La chiusura dei mercati finanziari in Italia e in Europa

Borsa orso toro
Borsa

Chiusura positiva per la Borsa di Milano con il Ftse Mib a 34.857 punti (+0,36) trainato da Brunello Cucinelli (+8,04%) e Bper Banca (+4,90%). L’all share sulla stessa linea a +0,31% (37.087 punti), bene anche il Ftse Italia Growth (+0,47%, 7.867 punti).
Nel listino principale giornata negativa per Prysmian (-2,52%) e Snam (-1,17%).
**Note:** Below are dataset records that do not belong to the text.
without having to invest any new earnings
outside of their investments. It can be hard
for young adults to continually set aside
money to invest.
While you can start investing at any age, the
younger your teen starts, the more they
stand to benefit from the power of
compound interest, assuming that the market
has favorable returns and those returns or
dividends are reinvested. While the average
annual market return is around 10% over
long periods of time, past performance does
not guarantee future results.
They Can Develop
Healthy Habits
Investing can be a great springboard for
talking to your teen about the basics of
Il taglio ampiamente atteso dei tassi della Bce dello 0,25% non entusiasma il resto delle Borse Europee che, complice la debolezza di Wall Street, terminano quasi tutte vicino alla parità. Parigi ha ceduto lo 0,03% a 7.420 punti, Londra ha guadagnato lo 0,12% a 8.311 punti, Francoforte è salita dello 0,13% a 20.426 punti.

In calo il petrolio: il Wti torna sotto i 70 dollari al barile a 69,32 dollari al barile (-1,4%) e il Brent a 72,61 dollari (-1,3%).

Il prezzo del gas naturale cede il 4,6% a 42,6 euro al megawattora sul Ttf di Amsterdam.

Sul mercato valutario, il cambio euro/dollaro si attesta a 1,049 (come ieri in chiusura), l’euro/yen a 159,74 (160 ieri).

Lo spread tra Btp decennale italiano e corrispondente Bund tedesco è in aumento a 114 punti base (+6,27%), il rendimento è a +3,33%.